Once your Will has been drawn up, signed, dated and witnessed, it should be kept in a safe, easy to access place, as it is a very important legal document. Any damage to the document can lead to challenges made in court and legal problems with the administration of your estate. Loss of the Will document will of course, cause even greater problems as there will be no formal record of your wishes.
There is no legal requirement to store your Will with a government department or registry office, and it is up to you to decide on the best place to store your Will.
Store your Will with us
If you order your Will with us we strongly recommend storage of your Will at our safe and secure offices. If you ever need to update your Will you can do so free of charge and have the amended version stored with us at no additional cost.
Fees for storage
You will receive a certificate of storage and your executors will have Custody ID Retrieval Cards which they can use when they need to retrieve your Will.
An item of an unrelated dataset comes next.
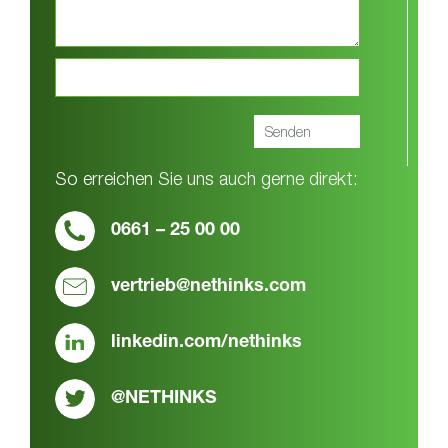
So erreichen Sie uns auch gerne direkt:
0661 – 25 00 00
vertrieb@nethinks.com
linkedin.com/nethinks
@NETHINKS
At the Principal Probate Registry
It is also possible to deposit your Will and any codicils with the High Court and have it stored at the Principal Probate Registry at the following address. The Probate Department, The Principal Registry of the Family Division, First Avenue House, 42-49 High Holborn, London, WC1V 6NP Tel: 020 7947 6948
There is a charge for storing your Will with the High Court.
With a Solicitor
Most solicitors offer fireproof storage for your Will for a fee. Storing your Will with a solicitor is ideal if you want the solicitor to be your executor. However, some people prefer to store their Will with the principal registry office, as solicitors can sometimes move offices or cease trading, and this could make your Will difficult to locate when it is needed.
At a bank
Some banks offer secure storage facilities and provide clients with the option of storing their Will for a yearly fee. However, it can be time-consuming for a loved one to access a Will that is stored at a bank. Often people have more than one bank account, and this can lead to confusion if the executor is not informed of exactly where the document is being stored.
In a safe place at home
If you choose to keep your Will at home, there is no guarantee that it will be protected from fire, theft, flooding or pests. In addition, it must be accessible to the executor. If you do decide to store your Will at home you will need to tell someone you trust where you have put it, so that it can be found when you die. This is very important, because if the original, signed Will were not found, your estate would normally be treated as if you had died intestate, and your assets might not be distributed as you would have wished.
Wherever you choose to store your Will, it is essential that you store it in a safe place and make the executor aware of where the document is and how they can access it.